United Kingdom

Uganda Network

Flags and Emblems

Flags are curious things. They can embody national pride and the sight of ones own at special times can be particularly meaningful. Yet because of this, they can also be used to alienate others. Think, for instance of the way in which many totalitarian and fascist regimes have used their countries' signs and symbols to direct prejudice against others.

Our own national flag is meant to symbolise unity, with the colours of three other flags joined together. Yet, for historical reasons, the red and green of Wales does not appear on the Union flag.

The colours of the Uganda People's Congress were used for the national flag when the country gained its independence in 1962.

The colours of the Ugandan flag like all other flags are symbolic and represent the following:

  • Black represents the people of Uganda.
  • Yellow the sun.
  • Red is for brotherhood.

The Baleiric Crested Crane in the centre of the flag was chosen as the emblem for Uganda. It has a black and white body with a tufted crown of gold and red feathers.


The Uganda coat of arms is interesting.
  • The supporters on either side of the coat of arms are the Uganda Kob representing the wildlife of Uganda and the Crested Crane, the emblem of the country.
  • The drum represents Uganda's culture. It was once believed that drums could scare away evil spirits. We take a closer look at drums and activities that can be done with them later in this book.
  • The spears and shield are representative of Uganda's traditional form of weapons and symbolise the nation's defence and security.
  • Blue stripes at the top of the shield symbolise the waters of all the great lakes and rivers in Uganda. Blue stripes at the bottom represent the source of the river Nile.
  • Green stands for the abundance of green vegetation in Uganda and the coffee and cotton plants shown on the background represent Uganda's main export crops.



Start at home. Does your Group have an emblem or badge? Does the Colony have a flag? What do these mean to the Beaver Scouts?

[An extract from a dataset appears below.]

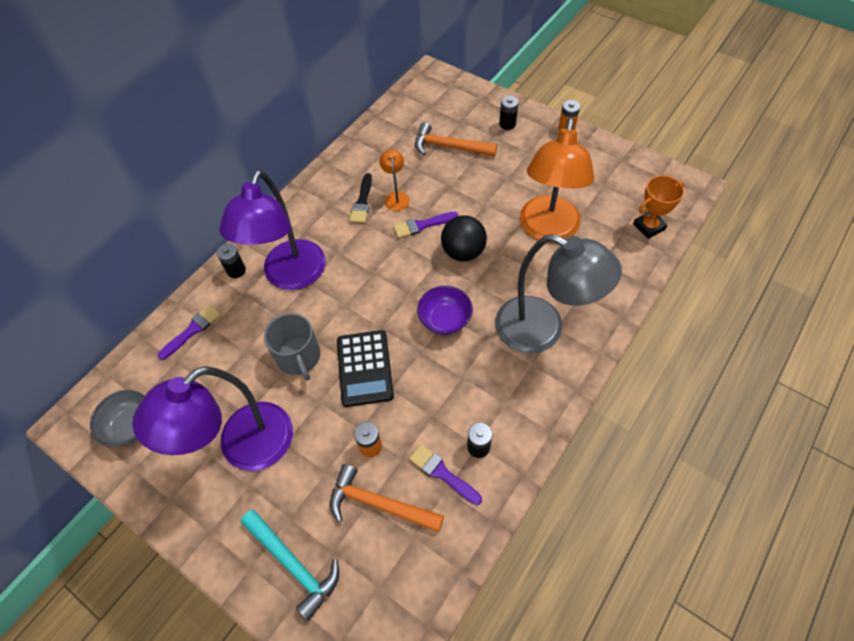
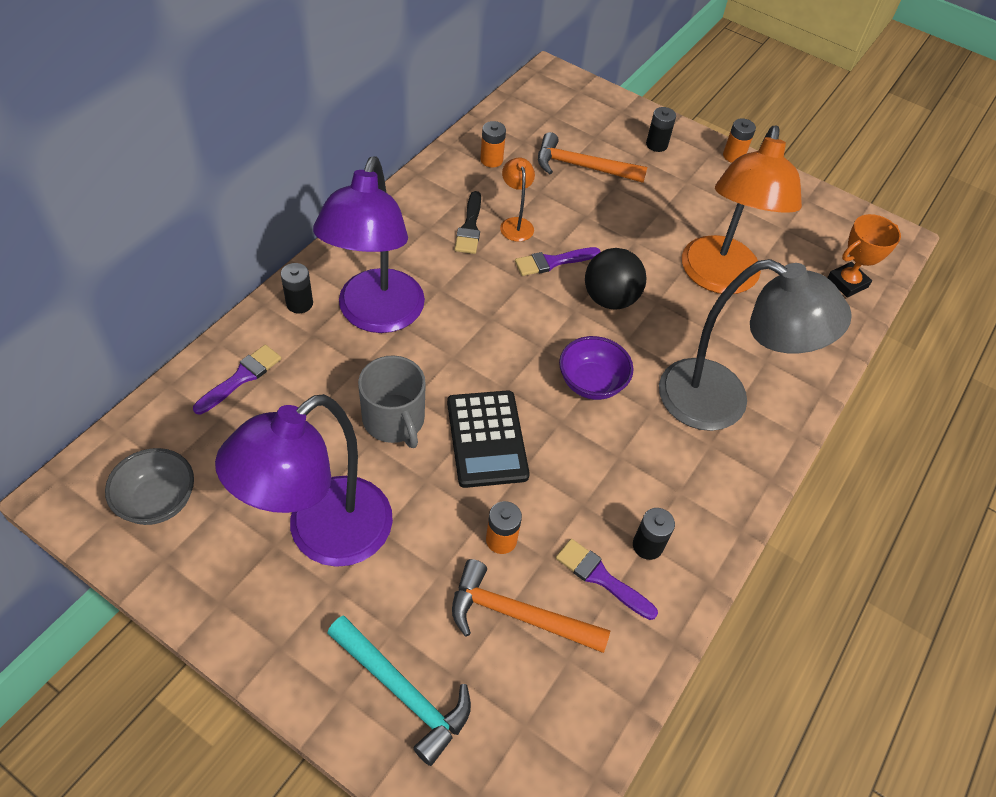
camera: 10 degrees left, 5 degrees down
none -> orange battery [480,121,506,167]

What does your District badge symbolise? And your County Area one? Why are your Group's scarves coloured the way they are? Do they symbolise anything? Many Roman Catholic Sponsored Scout Groups, for instance, use the Papal colours of yellow and white.


Discover your local coat of arms.

Does your town have an emblem or coat of arms? If so, what do they symbolise? Perhaps your Lord Mayor, or the equivalent, would invite the Beaver Scouts to the Mayor's parlour one evening to see the actual coats of arms and sign the visitors book.


Jigsaw puzzle relay.

Make a number of large (the larger the better) jigsaw pieces that when put together create your District badge. The Beaver Scouts take it in turns to run, hop, skip or walk up the room to collect a jigsaw piece. When all the pieces have been collected they can put it together.

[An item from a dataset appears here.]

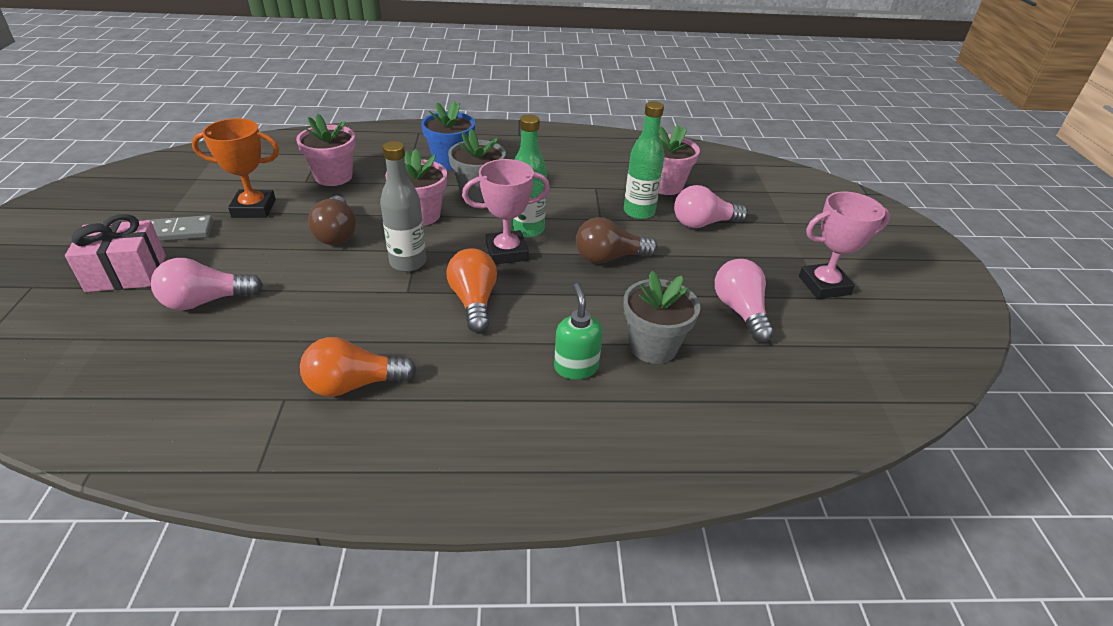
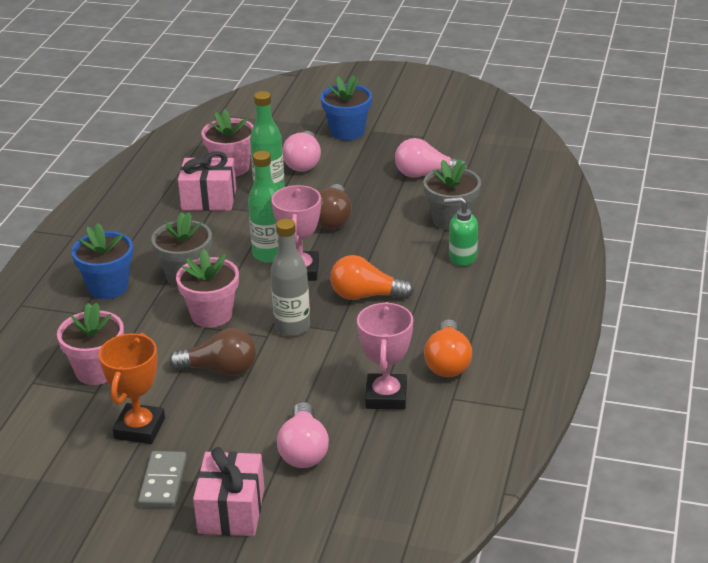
camera: 70 degrees left, 5 degrees down
pink trophy [799,192,890,299] -> pink trophy moved to [357,302,413,410]
none -> pink gift [178,151,236,211]
none -> blue flower pot [321,75,372,141]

You could, of course, adapt this old favourite to include national flags, maps and so on. The sky, as they say, is the limit.

Activities - Colouring in

Download some blank Uganda Flags and the Beavers can colour them in and then decorate the Headquarters with them.



A Flag for Me!

Discuss with your Colony what the purpose of a flag or emblem might be. Could the Beaver Scouts design a flag for themselves? What would it have on it? Footballs, action figures, Nintendo Gameboys? What colours would they use?

If the Colony were to draw on pieces of old cut up sheets, the results could then be sewn together by an enterprising and supportive mum or dad to create a complete Colony banner!

A Flag for Others

Help the Beaver Scouts to find out if any countries use the same colours as Uganda for their flag. Can you find out why they used those colours?

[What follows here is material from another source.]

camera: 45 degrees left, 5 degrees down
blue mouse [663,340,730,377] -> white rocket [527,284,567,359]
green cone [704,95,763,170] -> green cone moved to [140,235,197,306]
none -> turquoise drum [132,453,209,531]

Some flags don't change if you turn them upside down. Others become the flags of other countries. Turn the Ugandan flag upside down and it's obviously wrong. But can the Beaver Scouts recognise when the Union flag is turned the wrong way up? Many adults can't! Try some other flags and turn one country into another at just the flick of a hand.

Flag Cookery?

Look at the countries surrounding Uganda. Find out about their flags. Ice biscuits or cakes with the colours of all the different countries in the region.

You will need water, icing made using icing sugar, water and food colouring. (Be careful not to use those colourings which can cause allergic reactions in young children). The Beaver Scouts can make the icing themselves with a little guidance. Don't forget to, wrap the children up in aprons or old shirts. Food colourings stain! And remember to tell the Beaver Scouts that they need to add very little water to the required amount of icing sugar and not the other way round. Otherwise you will end up with rivers of useless sugary water! Think carefully once more about the colours used. Green sometimes stands for the fertile land of the country or its forests. It can also stand for the religion of Islam. White can stand for peace and purity. Blue often means sea, rivers, sky or hope.

Visit Flag hunting

Take the Beaver Scouts on an activity which involves flags. Ask them to look at what is happening and how people are behaving. It's worth thinking carefully about which events might be suitable for children of this age.

The Beaver Scouts may notice that flags are respected and that the people's behaviour reflects this. If your own Colony has a flag you might consider when and where it is used. Talk about your flag and its meaning with the Beaver Scouts. Too often we assume that the children realise the significance of things we take for granted, when in fact they have no idea of their importance.